As a small-cap finance stock with a market capitalisation of US$154.53M, the risk and profitability of DNB Financial Corporation (NASDAQ:DNBF) are largely tied to the underlying economic growth of the region it operates in US. A bank’s cash flow is directly impacted by economic growth as it is the main driver of deposit levels and demand for loans which it profits from. After the Financial Crisis in 2008, a set of reforms called Basel III was created with the purpose of strengthening regulation, risk management and supervision in the banking sector. Basel III target banking regulations to improve the sector’s ability to absorb shocks resulting from economic stress which may expose financial institutions like DNB Financial to vulnerabilities. Unpredictable macro events such as political instability could weaken its financial position which is why it is important to understand how well the bank manages its risk levels. Low levels of leverage coupled with sufficient liquidity may place DNB Financial in a safe position in the face of adverse headwinds. We can measure this risk exposure by analysing three metrics for leverage and liquidity which I will take you through today. Check out our latest analysis for DNB Financial
Is DNBF’s Leverage Level Appropriate?
Banks with low leverage are better positioned to weather adverse headwinds as they have less debt to pay off. A bank’s leverage may be thought of as the level of assets it owns compared to its own shareholders’ equity. While financial companies will always have some leverage for a sufficient capital buffer, DNB Financial’s leverage ratio of less than the suitable maximum level of 20x, at 11x, is considered to be very cautious and prudent. This means the bank has a sensibly high level of equity compared to the level of debt it has taken on to maintain operations which places it in a strong position to pay back its debt in unforeseen circumstances. If the bank needs to increase its debt levels to firm up its capital cushion, there is plenty of headroom to do so without deteriorating its financial position.
What Is DNBF’s Level of Liquidity?
As abovementioned, loans are quite illiquid so it is important to understand how much of these loans make up DNB Financial’s total assets. Generally, they should make up less than 70% of total assets, but its current level of 77.65% means the bank has lent out 8% above the sensible upper limit. This means its revenue is reliant on these specific assets which means the bank is also more exposed to defaulting relative to banks with less loans.
Does DNBF Have Liquidity Mismatch?
Banks operate by lending out its customers’ deposits as loans and charge a higher interest rate. These loans may be fixed term and often cannot be readily realized, yet customer deposits on the liability side must be paid on-demand and in short notice. The discrepancy between loan assets and deposit liabilities threatens the bank’s financial position. If an adverse event occurs, it may not be well-placed to repay its depositors immediately. Since DNB Financial’s loan to deposit ratio of 97.54% is higher than the appropriate level of 90%, this level puts the bank in a risky position as it borders negative liquidity disparity between loan and deposit levels. Basically, for $1 of deposits with the bank, it lends out over $ 0.9 which is imprudent.
Keep in mind that a stock investment requires research on more than just its operational side. I’ve put together three important factors you should further examine:
- Future Outlook: What are well-informed industry analysts predicting for DNBF’s future growth? Take a look at our free research report of analyst consensus for DNBF’s outlook.

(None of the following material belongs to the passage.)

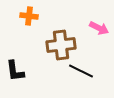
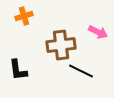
orange cross: moved 5 px left; rotated 24 degrees counterclockwise
pink arrow: moved 1 px left, 4 px down
black L-shape: moved 3 px right, 1 px up
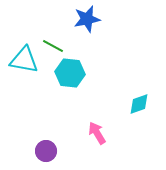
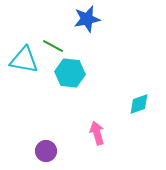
pink arrow: rotated 15 degrees clockwise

- Valuation: What is DNBF worth today? Has the future growth potential already been factored into the price? The intrinsic value infographic in our free research report helps visualize whether DNBF is currently mispriced by the market.
- Other High-Performing Stocks: Are there other stocks that provide better prospects with proven track records? Explore our free list of these great stocks here.
To help readers see pass the short term volatility of the financial market, we aim to bring you a long-term focused research analysis purely driven by fundamental data. Note that our analysis does not factor in the latest price sensitive company announcements.
The author is an independent contributor and at the time of publication had no position in the stocks mentioned.